- [PROBLEM TO SOLVE]: An exact transcription of the entries is required, with none of the pictures carried over.

- [DATASET]:
##############################
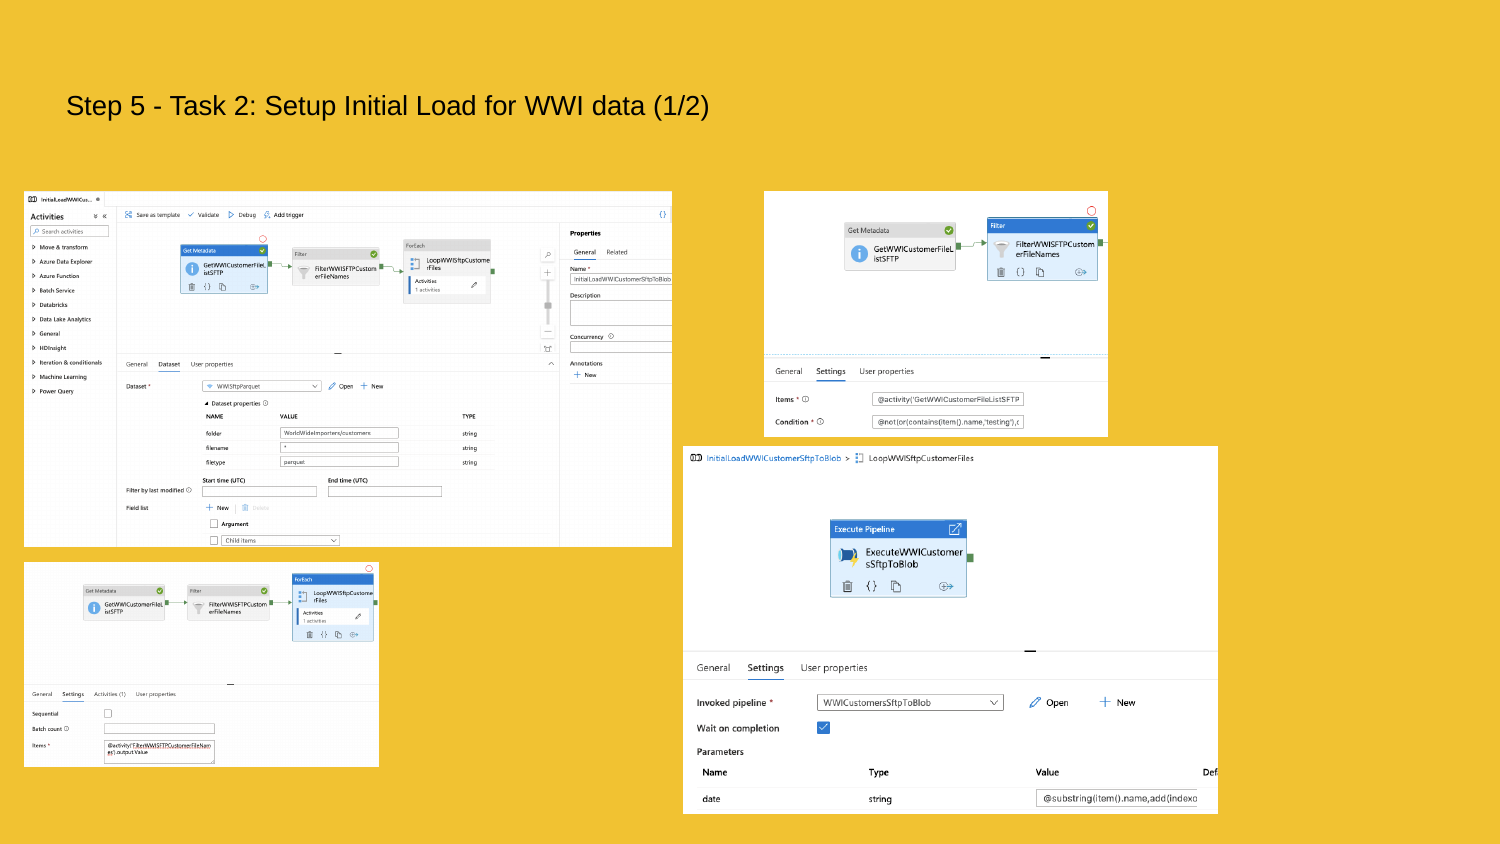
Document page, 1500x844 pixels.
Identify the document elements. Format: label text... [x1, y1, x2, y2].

title Step 5 - Task 2: Setup Initial Load for WWI data (1/2) [51, 72, 1449, 167]
picture [763, 191, 1108, 437]
picture [24, 191, 672, 547]
picture [682, 445, 1218, 814]
picture [24, 562, 379, 767]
##############################
- [ANSWER BELOW]:
Document page, 1500x844 pixels.
Identify the document elements. Format: label text... [x1, y1, x2, y2].

title Step 5 - Task 2: Setup Initial Load for WWI data (1/2) [51, 72, 1449, 167]
picture [763, 191, 1108, 437]
picture [24, 191, 672, 547]
picture [682, 445, 1218, 814]
picture [24, 562, 379, 767]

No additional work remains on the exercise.